The timestamp in dmesg is the offset in seconds since last reboot so :

  1. Determine the last reboot:

     [root@server ~]# last -n 1 reboot
     reboot   system boot  3.10.0-1160.76.1 Sat Aug 27 10:56 - 14:25 (29+03:28)
    
     wtmp begins Tue Nov  7 09:30:18 2017 
    
  2. For example my dmesg has an entry:

    [2316645.206965] BIOS EDD facility v0.16 2004-Jun-25, 1 devices found
    
  3. Then use date --date "[date of last-reboot] [timestamp] seconds to convert the timestamp:

    date --date "Sat Aug 27 10:56 2316645.206965 seconds"
    
    Fri Sep 23 06:27:37 CEST 2022
    
  4. Which corresponds exactly with dmesg -T :

    [Fri Sep 23 06:27:37 2022] BIOS EDD facility v0.16 2004-Jun-25, 1 devices found
    

I assume though that your time stamp is incorrect for some reason, 1630230907.32 seconds is over 50 years.

Reasons for incorrect timestamps are already given in the manual page man dmesg

   -T, --ctime
       Print human-readable timestamps.

       Be aware that the timestamp could be inaccurate!
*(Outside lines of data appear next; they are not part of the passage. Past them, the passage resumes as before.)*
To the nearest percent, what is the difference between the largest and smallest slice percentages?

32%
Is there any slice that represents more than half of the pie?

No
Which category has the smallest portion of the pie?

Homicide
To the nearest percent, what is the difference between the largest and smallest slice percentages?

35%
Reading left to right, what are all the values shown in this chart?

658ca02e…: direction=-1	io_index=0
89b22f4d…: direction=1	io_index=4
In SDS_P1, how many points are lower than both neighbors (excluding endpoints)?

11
The time
       source used for the logs is not updated after system
       SUSPEND/RESUME. Timestamps are adjusted according to current
       delta between boottime and monotonic clocks, this works only
       for messages printed after last resume.

Suspend/resume events are not only something that only concerns laptop users, virtual systems may also experience them during live migration for example.